Write out every record in full, exactly as written, please.

[Opening EXTRACTED DATA section]

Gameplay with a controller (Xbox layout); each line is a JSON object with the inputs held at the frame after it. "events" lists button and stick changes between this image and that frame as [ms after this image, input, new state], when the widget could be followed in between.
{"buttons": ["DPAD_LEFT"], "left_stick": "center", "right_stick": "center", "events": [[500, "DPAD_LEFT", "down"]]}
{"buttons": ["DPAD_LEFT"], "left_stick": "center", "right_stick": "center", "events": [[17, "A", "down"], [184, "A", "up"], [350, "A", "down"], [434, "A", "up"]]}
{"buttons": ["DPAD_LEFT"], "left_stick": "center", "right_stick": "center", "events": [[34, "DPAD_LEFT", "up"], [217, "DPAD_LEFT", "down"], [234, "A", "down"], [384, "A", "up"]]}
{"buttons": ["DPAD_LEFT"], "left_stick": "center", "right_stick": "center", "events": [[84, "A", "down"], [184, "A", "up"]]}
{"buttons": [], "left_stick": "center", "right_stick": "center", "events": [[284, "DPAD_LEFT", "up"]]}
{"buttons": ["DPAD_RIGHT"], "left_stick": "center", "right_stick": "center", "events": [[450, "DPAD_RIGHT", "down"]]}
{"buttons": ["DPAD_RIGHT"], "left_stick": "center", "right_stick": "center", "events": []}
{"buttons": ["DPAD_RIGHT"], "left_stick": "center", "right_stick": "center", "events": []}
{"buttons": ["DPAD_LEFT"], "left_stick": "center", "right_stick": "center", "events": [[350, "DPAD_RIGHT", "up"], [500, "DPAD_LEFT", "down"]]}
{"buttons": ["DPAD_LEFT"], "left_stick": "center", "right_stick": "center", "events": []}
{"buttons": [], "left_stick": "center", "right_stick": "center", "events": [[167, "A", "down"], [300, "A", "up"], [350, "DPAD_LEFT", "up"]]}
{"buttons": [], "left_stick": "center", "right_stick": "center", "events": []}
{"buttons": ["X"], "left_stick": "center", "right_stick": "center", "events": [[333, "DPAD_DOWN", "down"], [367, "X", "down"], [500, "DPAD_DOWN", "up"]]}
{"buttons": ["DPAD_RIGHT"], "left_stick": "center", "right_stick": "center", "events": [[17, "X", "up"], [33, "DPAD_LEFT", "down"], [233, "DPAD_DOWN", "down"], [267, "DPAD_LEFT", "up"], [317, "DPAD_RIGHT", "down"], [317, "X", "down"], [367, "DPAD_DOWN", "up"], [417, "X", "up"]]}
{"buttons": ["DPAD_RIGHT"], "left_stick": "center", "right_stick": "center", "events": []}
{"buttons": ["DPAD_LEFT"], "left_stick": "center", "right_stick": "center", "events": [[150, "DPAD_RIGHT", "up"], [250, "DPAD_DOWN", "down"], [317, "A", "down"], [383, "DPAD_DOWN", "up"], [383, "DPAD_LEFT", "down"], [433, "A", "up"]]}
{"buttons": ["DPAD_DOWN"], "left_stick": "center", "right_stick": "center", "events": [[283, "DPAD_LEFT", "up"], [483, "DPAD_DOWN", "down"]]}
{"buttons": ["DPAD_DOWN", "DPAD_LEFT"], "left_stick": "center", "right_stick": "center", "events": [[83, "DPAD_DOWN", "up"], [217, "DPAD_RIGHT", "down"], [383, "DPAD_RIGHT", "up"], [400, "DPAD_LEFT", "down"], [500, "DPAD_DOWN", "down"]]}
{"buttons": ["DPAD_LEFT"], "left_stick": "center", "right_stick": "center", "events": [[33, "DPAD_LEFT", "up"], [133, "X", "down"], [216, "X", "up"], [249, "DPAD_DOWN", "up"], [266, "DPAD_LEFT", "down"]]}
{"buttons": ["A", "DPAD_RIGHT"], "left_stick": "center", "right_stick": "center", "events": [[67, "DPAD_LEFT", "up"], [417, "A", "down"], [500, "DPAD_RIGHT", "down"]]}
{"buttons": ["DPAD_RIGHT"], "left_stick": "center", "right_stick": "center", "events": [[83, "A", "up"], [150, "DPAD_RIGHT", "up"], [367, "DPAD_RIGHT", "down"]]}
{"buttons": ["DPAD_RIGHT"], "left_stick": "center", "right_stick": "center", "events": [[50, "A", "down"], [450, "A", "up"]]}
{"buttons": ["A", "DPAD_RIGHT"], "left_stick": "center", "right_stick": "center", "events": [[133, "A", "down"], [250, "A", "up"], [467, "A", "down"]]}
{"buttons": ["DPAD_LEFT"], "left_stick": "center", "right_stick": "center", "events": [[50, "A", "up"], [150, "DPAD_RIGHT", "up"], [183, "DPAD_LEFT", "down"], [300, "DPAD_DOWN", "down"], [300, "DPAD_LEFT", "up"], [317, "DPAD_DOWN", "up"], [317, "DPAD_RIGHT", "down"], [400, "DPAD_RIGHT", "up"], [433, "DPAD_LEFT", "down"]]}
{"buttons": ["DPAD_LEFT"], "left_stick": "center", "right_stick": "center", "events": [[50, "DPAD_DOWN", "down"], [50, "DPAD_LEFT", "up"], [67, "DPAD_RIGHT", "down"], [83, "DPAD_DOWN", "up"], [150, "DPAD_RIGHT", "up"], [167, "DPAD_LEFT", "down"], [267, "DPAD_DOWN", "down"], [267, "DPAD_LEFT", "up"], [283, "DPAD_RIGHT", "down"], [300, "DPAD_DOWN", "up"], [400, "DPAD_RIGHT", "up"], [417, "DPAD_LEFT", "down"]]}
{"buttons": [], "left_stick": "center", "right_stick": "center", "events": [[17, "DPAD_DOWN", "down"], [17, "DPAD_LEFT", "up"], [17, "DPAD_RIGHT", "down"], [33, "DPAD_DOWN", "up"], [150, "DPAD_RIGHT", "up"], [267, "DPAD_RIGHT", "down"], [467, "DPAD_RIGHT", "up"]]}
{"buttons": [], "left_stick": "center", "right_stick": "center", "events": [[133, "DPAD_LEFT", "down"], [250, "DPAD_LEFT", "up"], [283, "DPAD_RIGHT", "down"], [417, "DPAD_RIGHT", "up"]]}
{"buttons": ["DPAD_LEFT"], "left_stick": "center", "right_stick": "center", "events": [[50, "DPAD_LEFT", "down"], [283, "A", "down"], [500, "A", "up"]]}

[Closing EXTRACTED DATA section]

_ANSWER TO THIS PROBLEM_
Gameplay with a controller (Xbox layout); each line is a JSON object with the inputs held at the frame after it. "events" lists button and stick changes between this image and that frame as [ms after this image, input, new state], when the widget could be followed in between.
{"buttons": ["DPAD_LEFT"], "left_stick": "center", "right_stick": "center", "events": [[500, "DPAD_LEFT", "down"]]}
{"buttons": ["DPAD_LEFT"], "left_stick": "center", "right_stick": "center", "events": [[17, "A", "down"], [184, "A", "up"], [350, "A", "down"], [434, "A", "up"]]}
{"buttons": ["DPAD_LEFT"], "left_stick": "center", "right_stick": "center", "events": [[34, "DPAD_LEFT", "up"], [217, "DPAD_LEFT", "down"], [234, "A", "down"], [384, "A", "up"]]}
{"buttons": ["DPAD_LEFT"], "left_stick": "center", "right_stick": "center", "events": [[84, "A", "down"], [184, "A", "up"]]}
{"buttons": [], "left_stick": "center", "right_stick": "center", "events": [[284, "DPAD_LEFT", "up"]]}
{"buttons": ["DPAD_RIGHT"], "left_stick": "center", "right_stick": "center", "events": [[450, "DPAD_RIGHT", "down"]]}
{"buttons": ["DPAD_RIGHT"], "left_stick": "center", "right_stick": "center", "events": []}
{"buttons": ["DPAD_RIGHT"], "left_stick": "center", "right_stick": "center", "events": []}
{"buttons": ["DPAD_LEFT"], "left_stick": "center", "right_stick": "center", "events": [[350, "DPAD_RIGHT", "up"], [500, "DPAD_LEFT", "down"]]}
{"buttons": ["DPAD_LEFT"], "left_stick": "center", "right_stick": "center", "events": []}
{"buttons": [], "left_stick": "center", "right_stick": "center", "events": [[167, "A", "down"], [300, "A", "up"], [350, "DPAD_LEFT", "up"]]}
{"buttons": [], "left_stick": "center", "right_stick": "center", "events": []}
{"buttons": ["X"], "left_stick": "center", "right_stick": "center", "events": [[333, "DPAD_DOWN", "down"], [367, "X", "down"], [500, "DPAD_DOWN", "up"]]}
{"buttons": ["DPAD_RIGHT"], "left_stick": "center", "right_stick": "center", "events": [[17, "X", "up"], [33, "DPAD_LEFT", "down"], [233, "DPAD_DOWN", "down"], [267, "DPAD_LEFT", "up"], [317, "DPAD_RIGHT", "down"], [317, "X", "down"], [367, "DPAD_DOWN", "up"], [417, "X", "up"]]}
{"buttons": ["DPAD_RIGHT"], "left_stick": "center", "right_stick": "center", "events": []}
{"buttons": ["DPAD_LEFT"], "left_stick": "center", "right_stick": "center", "events": [[150, "DPAD_RIGHT", "up"], [250, "DPAD_DOWN", "down"], [317, "A", "down"], [383, "DPAD_DOWN", "up"], [383, "DPAD_LEFT", "down"], [433, "A", "up"]]}
{"buttons": ["DPAD_DOWN"], "left_stick": "center", "right_stick": "center", "events": [[283, "DPAD_LEFT", "up"], [483, "DPAD_DOWN", "down"]]}
{"buttons": ["DPAD_DOWN", "DPAD_LEFT"], "left_stick": "center", "right_stick": "center", "events": [[83, "DPAD_DOWN", "up"], [217, "DPAD_RIGHT", "down"], [383, "DPAD_RIGHT", "up"], [400, "DPAD_LEFT", "down"], [500, "DPAD_DOWN", "down"]]}
{"buttons": ["DPAD_LEFT"], "left_stick": "center", "right_stick": "center", "events": [[33, "DPAD_LEFT", "up"], [133, "X", "down"], [216, "X", "up"], [249, "DPAD_DOWN", "up"], [266, "DPAD_LEFT", "down"]]}
{"buttons": ["A", "DPAD_RIGHT"], "left_stick": "center", "right_stick": "center", "events": [[67, "DPAD_LEFT", "up"], [417, "A", "down"], [500, "DPAD_RIGHT", "down"]]}
{"buttons": ["DPAD_RIGHT"], "left_stick": "center", "right_stick": "center", "events": [[83, "A", "up"], [150, "DPAD_RIGHT", "up"], [367, "DPAD_RIGHT", "down"]]}
{"buttons": ["DPAD_RIGHT"], "left_stick": "center", "right_stick": "center", "events": [[50, "A", "down"], [450, "A", "up"]]}
{"buttons": ["A", "DPAD_RIGHT"], "left_stick": "center", "right_stick": "center", "events": [[133, "A", "down"], [250, "A", "up"], [467, "A", "down"]]}
{"buttons": ["DPAD_LEFT"], "left_stick": "center", "right_stick": "center", "events": [[50, "A", "up"], [150, "DPAD_RIGHT", "up"], [183, "DPAD_LEFT", "down"], [300, "DPAD_DOWN", "down"], [300, "DPAD_LEFT", "up"], [317, "DPAD_DOWN", "up"], [317, "DPAD_RIGHT", "down"], [400, "DPAD_RIGHT", "up"], [433, "DPAD_LEFT", "down"]]}
{"buttons": ["DPAD_LEFT"], "left_stick": "center", "right_stick": "center", "events": [[50, "DPAD_DOWN", "down"], [50, "DPAD_LEFT", "up"], [67, "DPAD_RIGHT", "down"], [83, "DPAD_DOWN", "up"], [150, "DPAD_RIGHT", "up"], [167, "DPAD_LEFT", "down"], [267, "DPAD_DOWN", "down"], [267, "DPAD_LEFT", "up"], [283, "DPAD_RIGHT", "down"], [300, "DPAD_DOWN", "up"], [400, "DPAD_RIGHT", "up"], [417, "DPAD_LEFT", "down"]]}
{"buttons": [], "left_stick": "center", "right_stick": "center", "events": [[17, "DPAD_DOWN", "down"], [17, "DPAD_LEFT", "up"], [17, "DPAD_RIGHT", "down"], [33, "DPAD_DOWN", "up"], [150, "DPAD_RIGHT", "up"], [267, "DPAD_RIGHT", "down"], [467, "DPAD_RIGHT", "up"]]}
{"buttons": [], "left_stick": "center", "right_stick": "center", "events": [[133, "DPAD_LEFT", "down"], [250, "DPAD_LEFT", "up"], [283, "DPAD_RIGHT", "down"], [417, "DPAD_RIGHT", "up"]]}
{"buttons": ["DPAD_LEFT"], "left_stick": "center", "right_stick": "center", "events": [[50, "DPAD_LEFT", "down"], [283, "A", "down"], [500, "A", "up"]]}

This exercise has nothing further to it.